Belki de bu, daha büyük resim için bir çözümdür. Dünyada hiçbir zayıflık olmasaydı, belki de savaşa sebep olmazdı. Tamam, bazılarınızın bir Pollyanna tutumu olduğunu söylediğini duyabiliyorum. Belki. Ama sadece arkasındaki gerçeğe bakalım.

Orta Doğu'daki savaş devam ediyor çünkü her iki taraf da bir haksızlık görüyor ve dengeyi değiştirmek istiyor. Teröre karşı savaş? Aynı şey.
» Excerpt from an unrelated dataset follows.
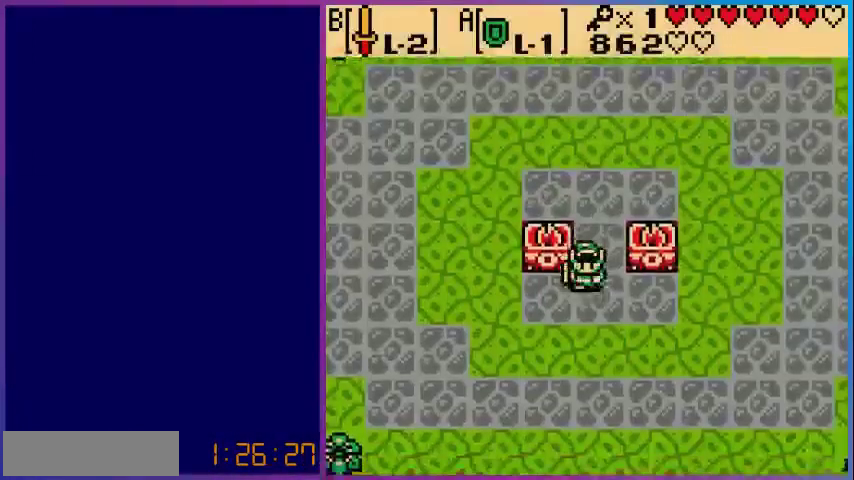
{"buttons": [], "events": [[480, "DPAD_DOWN", "up"]]}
Her iki taraf da (evet, teröristler de) "yanlış" bir şey görür ve dengeyi değiştirmek için bir şeyler yapmak ister. (Burada, kimin doğru ve kimin yanlış olduğunu, böyle bir şey varsa, ancak her iki tarafın da "yanlış" bir şey gördüğünü ve bunu değiştirmek istediğini tartışmıyoruz.) Ailelerdeki "savaşlar" da aynı - birisi görüyor sevmedikleri bir şey - ve gördükleri şekilde değiştirmeye çalışırlar. Bazen şiddet içeren.

Şimdi tabii ki şiddeti savunmuyorum. Basitçe söylüyorum, bazı durumlarda, bu "savaşlara" karışan kişiler başka bir çözüm görmüyorlar, başka bir çıkış yolu görmüyorlar - veya belki de hiçbir çıkış yolu görmüyorlar ve şiddetin sahip oldukları tek yol olduğunu söylüyorum. "kötü adamlar" olarak gördüklerine saldırıyorlar.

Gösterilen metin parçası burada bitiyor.